Saved entries:
•••••
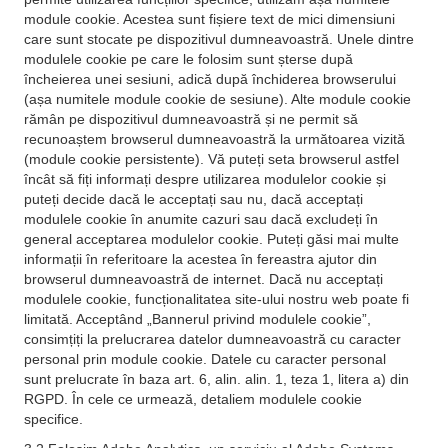
module cookie. Acestea sunt fișiere text de mici dimensiuni
care sunt stocate pe dispozitivul dumneavoastră. Unele dintre
modulele cookie pe care le folosim sunt șterse după
încheierea unei sesiuni, adică după închiderea browserului
(așa numitele module cookie de sesiune). Alte module cookie
rămân pe dispozitivul dumneavoastră și ne permit să
recunoaștem browserul dumneavoastră la următoarea vizită
(module cookie persistente). Vă puteți seta browserul astfel
încât să fiți informați despre utilizarea modulelor cookie și
puteți decide dacă le acceptați sau nu, dacă acceptați
modulele cookie în anumite cazuri sau dacă excludeți în
general acceptarea modulelor cookie. Puteți găsi mai multe
informații în referitoare la acestea în fereastra ajutor din
browserul dumneavoastră de internet. Dacă nu acceptați
modulele cookie, funcționalitatea site-ului nostru web poate fi
limitată. Acceptând „Bannerul privind modulele cookie”,
consimțiți la prelucrarea datelor dumneavoastră cu caracter
personal prin module cookie. Datele cu caracter personal
sunt prelucrate în baza art. 6, alin. alin. 1, teza 1, litera a) din
RGPD. În cele ce urmează, detaliem modulele cookie
specifice.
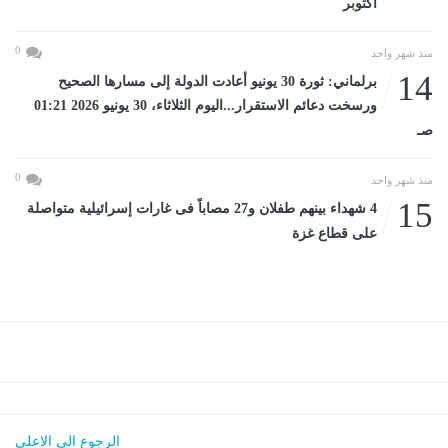
أكتوبر
0
منذ شهر واحد
14
برلماني: ثورة 30 يونيو أعادت الدولة إلى مسارها الصحيح
ورسخت دعائم الاستقرار...اليوم الثلاثاء، 30 يونيو 2026 01:21
صـ
0
منذ شهر واحد
15
4 شهداء بينهم طفلان و27 مصاباً فى غارات إسرائيلية متواصلة
على قطاع غزة
الرجوع الى الاعلى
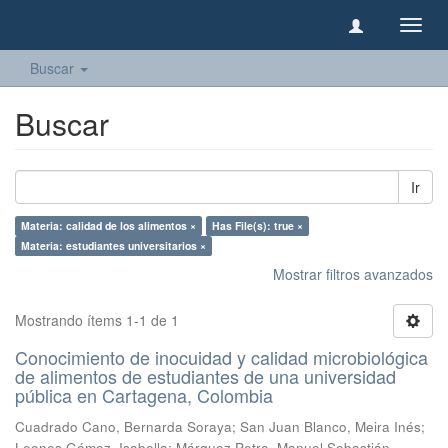
Camb
naveg
Buscar
Buscar
Ir
Materia: calidad de los alimentos ×
Has File(s): true ×
Materia: estudiantes universitarios ×
Mostrar filtros avanzados
Mostrando ítems 1-1 de 1
Conocimiento de inocuidad y calidad microbiológica
de alimentos de estudiantes de una universidad
pública en Cartagena, Colombia
Cuadrado Cano, Bernarda Soraya
;
San Juan Blanco, Meira Inés
;
Leones Gómez, Isabella
;
Márquez Petro, Manuel Sebastián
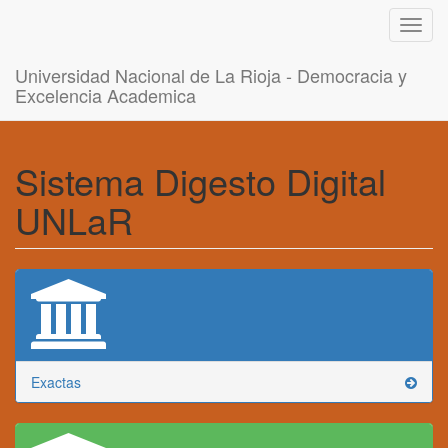
Toggl
navig
Universidad Nacional de La Rioja - Democracia y
Excelencia Academica
Sistema Digesto Digital
UNLaR
Exactas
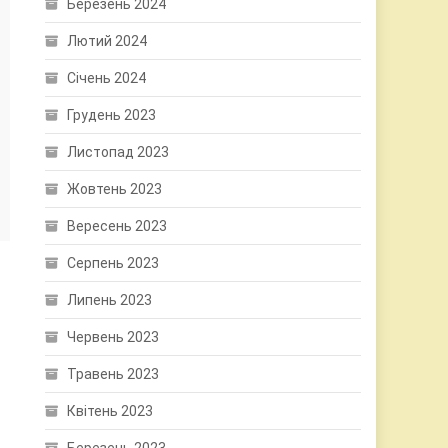
Березень 2024
Лютий 2024
Січень 2024
Грудень 2023
Листопад 2023
Жовтень 2023
Вересень 2023
Серпень 2023
Липень 2023
Червень 2023
Травень 2023
Квітень 2023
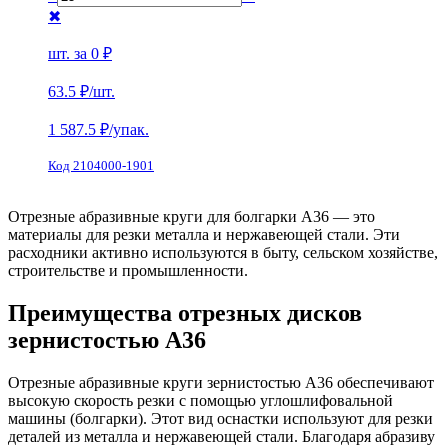
✖
шт. за
0 ₽
63.5 ₽
/шт.
1 587.5
₽/упак.
Код 2104000-1901
Отрезные абразивные круги для болгарки A36 — это
материалы для резки металла и нержавеющей стали. Эти
расходники активно используются в быту, сельском хозяйстве,
строительстве и промышленности.
Преимущества отрезных дисков
зернистостью А36
Отрезные абразивные круги зернистостью А36 обеспечивают
высокую скорость резки с помощью углошлифовальной
машины (болгарки). Этот вид оснастки используют для резки
деталей из металла и нержавеющей стали. Благодаря абразиву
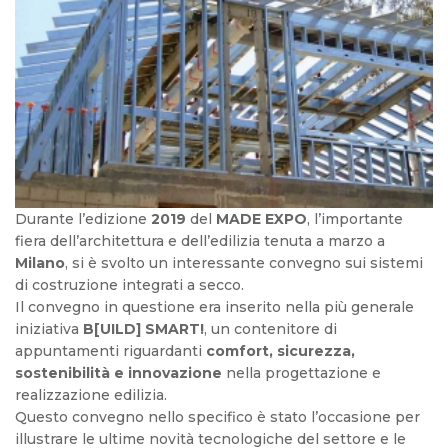
Durante l’edizione
2019
del
MADE EXPO
, l’importante
fiera dell’architettura e dell’edilizia tenuta a marzo a
Milano
, si è svolto un interessante convegno sui sistemi
di costruzione integrati a secco.
Il convegno in questione era inserito nella più generale
iniziativa
B[UILD] SMART!
, un contenitore di
appuntamenti riguardanti
comfort, sicurezza,
sostenibilità e innovazione
nella progettazione e
realizzazione edilizia.
Questo convegno nello specifico è stato l’occasione per
illustrare le ultime novità tecnologiche del settore e le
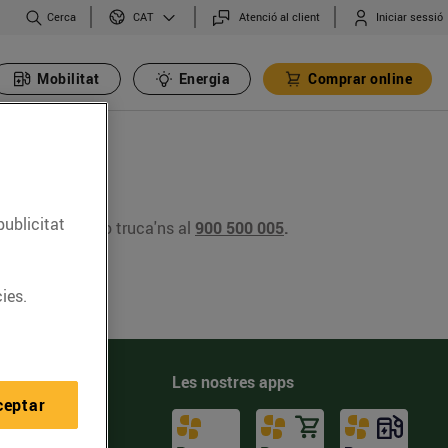
Cerca
Atenció al client
Iniciar sessió
CAT
Mobilitat
Energia
Comprar online
publicitat
t@bonpreu.cat
o truca'ns al
900 500 005
.
ies.
Les nostres apps
iments
ceptar
ra't
a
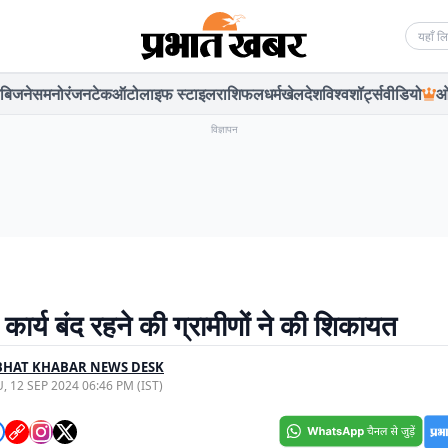
Searc
बिजनेस
मनोरंजन
टेक
ऑटो
लाइफ स्टाइल
राशिफल
धर्म
खेल
देश
विश्व
शॉर्ट्स
वीडियो
ओ
विज्ञापन
कार्य बंद रहने की ग्रामीणों ने की शिकायत
BHAT KHABAR NEWS DESK
, 12 SEP 2024 06:46 PM (IST)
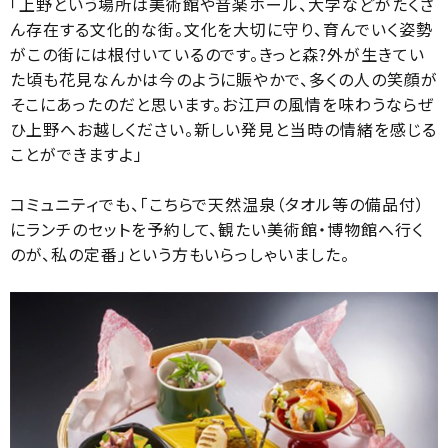
「上野という場所は美術館や音楽ホール、大学などがたくさ
ん存在する文化的な街。文化を大切に守り、育んでいく姿勢
がこの街には根付いているのです。きっと森?外が生きてい
た頃も花見なんかは今のように賑やかで、多くの人の笑顔が
そこにあったのだと思います。お江戸の風情を味わうならぜ
ひ上野へお越しください。新しい発見と当時の情緒を感じる
ことができますよ」
コミュニティでも、「こちらで天然温泉（タオル等の備品付）
にランチのセットを予約して、観たい美術館・博物館へ行く
のが、私の定番」という方もいらっしゃいました。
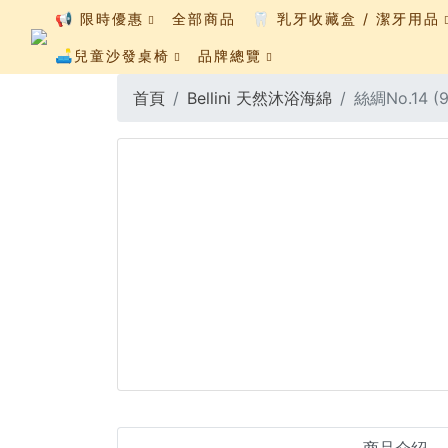
📢 限時優惠
全部商品
🦷 乳牙收藏盒 / 潔牙用品
🛋️兒童沙發桌椅
品牌總覽
首頁
Bellini 天然沐浴海綿
絲綢No.14 (9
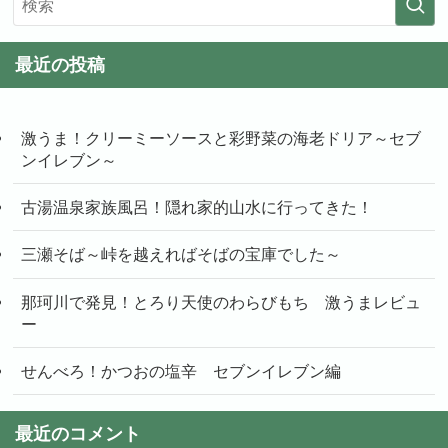
最近の投稿
激うま！クリーミーソースと彩野菜の海老ドリア～セブ
ンイレブン～
古湯温泉家族風呂！隠れ家的山水に行ってきた！
三瀬そば～峠を越えればそばの宝庫でした～
那珂川で発見！とろり天使のわらびもち 激うまレビュ
ー
せんべろ！かつおの塩辛 セブンイレブン編
最近のコメント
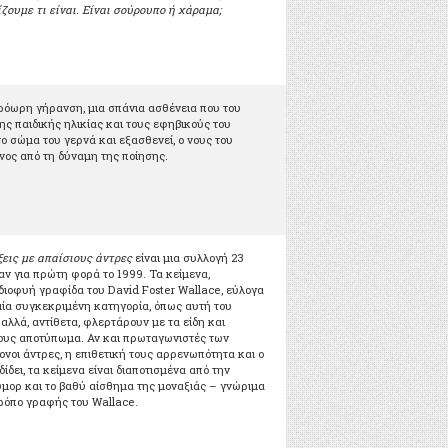
ζουμε τι είναι. Είναι σούρουπο ή χάραμα;
όωρη γήρανση, μια σπάνια ασθένεια που του
της παιδικής ηλικίας και τους εφηβικούς του
ο σώμα του γερνά και εξασθενεί, ο νους του
νος από τη δύναμη της ποίησης.
εις με απαίσιους άντρες
είναι μια συλλογή 23
ν για πρώτη φορά το 1999. Τα κείμενα,
διοφυή γραφίδα του David Foster Wallace, εύλογα
μία συγκεκριμένη κατηγορία, όπως αυτή του
αλλά, αντίθετα, φλερτάρουν με τα είδη και
ους αποτύπωμα. Αν και πρωταγωνιστές των
ρονοι άντρες, η επιθετική τους αρρενωπότητα και ο
ίδει, τα κείμενα είναι διαποτισμένα από την
ούμορ και το βαθύ αίσθημα της μοναξιάς – γνώριμα
ρόπο γραφής του Wallace.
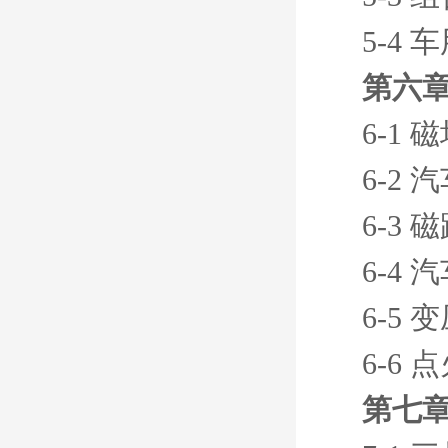
5-4
第六章
6-1
6-2
6-3
6-4
6-5
6-6
第七章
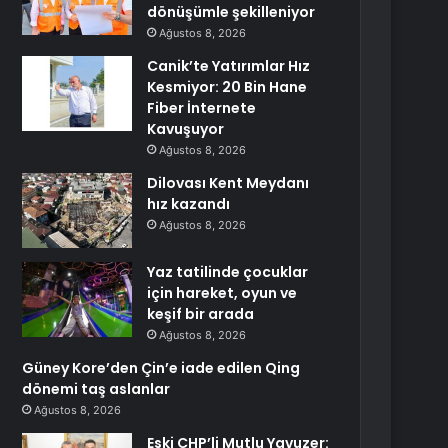
dönüşümle şekilleniyor
Ağustos 8, 2026
Canik’te Yatırımlar Hız
Kesmiyor: 20 Bin Hane
Fiber İnternete
Kavuşuyor
Ağustos 8, 2026
Dilovası Kent Meydanı
hız kazandı
Ağustos 8, 2026
Yaz tatilinde çocuklar
için hareket, oyun ve
keşif bir arada
Ağustos 8, 2026
Güney Kore’den Çin’e iade edilen Qing
dönemi taş aslanlar
Ağustos 8, 2026
Eski CHP’li Mutlu Yavuzer:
•••••
What to produce:
Please output all the records above exactly, leaving out every picture.

Response box:
module cookie. Acestea sunt fișiere text de mici dimensiuni
care sunt stocate pe dispozitivul dumneavoastră. Unele dintre
modulele cookie pe care le folosim sunt șterse după
încheierea unei sesiuni, adică după închiderea browserului
(așa numitele module cookie de sesiune). Alte module cookie
rămân pe dispozitivul dumneavoastră și ne permit să
recunoaștem browserul dumneavoastră la următoarea vizită
(module cookie persistente). Vă puteți seta browserul astfel
încât să fiți informați despre utilizarea modulelor cookie și
puteți decide dacă le acceptați sau nu, dacă acceptați
modulele cookie în anumite cazuri sau dacă excludeți în
general acceptarea modulelor cookie. Puteți găsi mai multe
informații în referitoare la acestea în fereastra ajutor din
browserul dumneavoastră de internet. Dacă nu acceptați
modulele cookie, funcționalitatea site-ului nostru web poate fi
limitată. Acceptând „Bannerul privind modulele cookie”,
consimțiți la prelucrarea datelor dumneavoastră cu caracter
personal prin module cookie. Datele cu caracter personal
sunt prelucrate în baza art. 6, alin. alin. 1, teza 1, litera a) din
RGPD. În cele ce urmează, detaliem modulele cookie
specifice.
أكتوبر
0
منذ شهر واحد
14
برلماني: ثورة 30 يونيو أعادت الدولة إلى مسارها الصحيح
ورسخت دعائم الاستقرار...اليوم الثلاثاء، 30 يونيو 2026 01:21
صـ
0
منذ شهر واحد
15
4 شهداء بينهم طفلان و27 مصاباً فى غارات إسرائيلية متواصلة
على قطاع غزة
الرجوع الى الاعلى
Camb
naveg
Buscar
Buscar
Ir
Materia: calidad de los alimentos ×
Has File(s): true ×
Materia: estudiantes universitarios ×
Mostrar filtros avanzados
Mostrando ítems 1-1 de 1
Conocimiento de inocuidad y calidad microbiológica
de alimentos de estudiantes de una universidad
pública en Cartagena, Colombia
Cuadrado Cano, Bernarda Soraya
;
San Juan Blanco, Meira Inés
;
Leones Gómez, Isabella
;
Márquez Petro, Manuel Sebastián
Toggl
navig
Universidad Nacional de La Rioja - Democracia y
Excelencia Academica
Sistema Digesto Digital
UNLaR
Exactas
Березень 2024
Лютий 2024
Січень 2024
Грудень 2023
Листопад 2023
Жовтень 2023
Вересень 2023
Серпень 2023
Липень 2023
Червень 2023
Травень 2023
Квітень 2023
✖
шт. за
0 ₽
63.5 ₽
/шт.
1 587.5
₽/упак.
Код 2104000-1901
Отрезные абразивные круги для болгарки A36 — это
материалы для резки металла и нержавеющей стали. Эти
расходники активно используются в быту, сельском хозяйстве,
строительстве и промышленности.
Преимущества отрезных дисков
зернистостью А36
Отрезные абразивные круги зернистостью А36 обеспечивают
высокую скорость резки с помощью углошлифовальной
машины (болгарки). Этот вид оснастки используют для резки
деталей из металла и нержавеющей стали. Благодаря абразиву
Durante l’edizione
2019
del
MADE EXPO
, l’importante
fiera dell’architettura e dell’edilizia tenuta a marzo a
Milano
, si è svolto un interessante convegno sui sistemi
di costruzione integrati a secco.
Il convegno in questione era inserito nella più generale
iniziativa
B[UILD] SMART!
, un contenitore di
appuntamenti riguardanti
comfort, sicurezza,
sostenibilità e innovazione
nella progettazione e
realizzazione edilizia.
Questo convegno nello specifico è stato l’occasione per
illustrare le ultime novità tecnologiche del settore e le
Cerca
Atenció al client
Iniciar sessió
CAT
Mobilitat
Energia
Comprar online
publicitat
t@bonpreu.cat
o truca'ns al
900 500 005
.
ies.
Les nostres apps
iments
ceptar
ra't
a
Searc
बिजनेस
मनोरंजन
टेक
ऑटो
लाइफ स्टाइल
राशिफल
धर्म
खेल
देश
विश्व
शॉर्ट्स
वीडियो
ओ
विज्ञापन
कार्य बंद रहने की ग्रामीणों ने की शिकायत
BHAT KHABAR NEWS DESK
, 12 SEP 2024 06:46 PM (IST)
「上野という場所は美術館や音楽ホール、大学などがたくさ
ん存在する文化的な街。文化を大切に守り、育んでいく姿勢
がこの街には根付いているのです。きっと森?外が生きてい
た頃も花見なんかは今のように賑やかで、多くの人の笑顔が
そこにあったのだと思います。お江戸の風情を味わうならぜ
ひ上野へお越しください。新しい発見と当時の情緒を感じる
ことができますよ」
コミュニティでも、「こちらで天然温泉（タオル等の備品付）
にランチのセットを予約して、観たい美術館・博物館へ行く
のが、私の定番」という方もいらっしゃいました。
📢 限時優惠
全部商品
🦷 乳牙收藏盒 / 潔牙用品
🛋️兒童沙發桌椅
品牌總覽
首頁
Bellini 天然沐浴海綿
絲綢No.14 (9
最近の投稿
激うま！クリーミーソースと彩野菜の海老ドリア～セブ
ンイレブン～
古湯温泉家族風呂！隠れ家的山水に行ってきた！
三瀬そば～峠を越えればそばの宝庫でした～
那珂川で発見！とろり天使のわらびもち 激うまレビュ
ー
せんべろ！かつおの塩辛 セブンイレブン編
最近のコメント
ζουμε τι είναι. Είναι σούρουπο ή χάραμα;
όωρη γήρανση, μια σπάνια ασθένεια που του
της παιδικής ηλικίας και τους εφηβικούς του
ο σώμα του γερνά και εξασθενεί, ο νους του
νος από τη δύναμη της ποίησης.
εις με απαίσιους άντρες
είναι μια συλλογή 23
ν για πρώτη φορά το 1999. Τα κείμενα,
διοφυή γραφίδα του David Foster Wallace, εύλογα
μία συγκεκριμένη κατηγορία, όπως αυτή του
αλλά, αντίθετα, φλερτάρουν με τα είδη και
ους αποτύπωμα. Αν και πρωταγωνιστές των
ρονοι άντρες, η επιθετική τους αρρενωπότητα και ο
ίδει, τα κείμενα είναι διαποτισμένα από την
ούμορ και το βαθύ αίσθημα της μοναξιάς – γνώριμα
ρόπο γραφής του Wallace.
5-4
第六章
6-1
6-2
6-3
6-4
6-5
6-6
第七章
dönüşümle şekilleniyor
Ağustos 8, 2026
Canik’te Yatırımlar Hız
Kesmiyor: 20 Bin Hane
Fiber İnternete
Kavuşuyor
Ağustos 8, 2026
Dilovası Kent Meydanı
hız kazandı
Ağustos 8, 2026
Yaz tatilinde çocuklar
için hareket, oyun ve
keşif bir arada
Ağustos 8, 2026
Güney Kore’den Çin’e iade edilen Qing
dönemi taş aslanlar
Ağustos 8, 2026
Eski CHP’li Mutlu Yavuzer:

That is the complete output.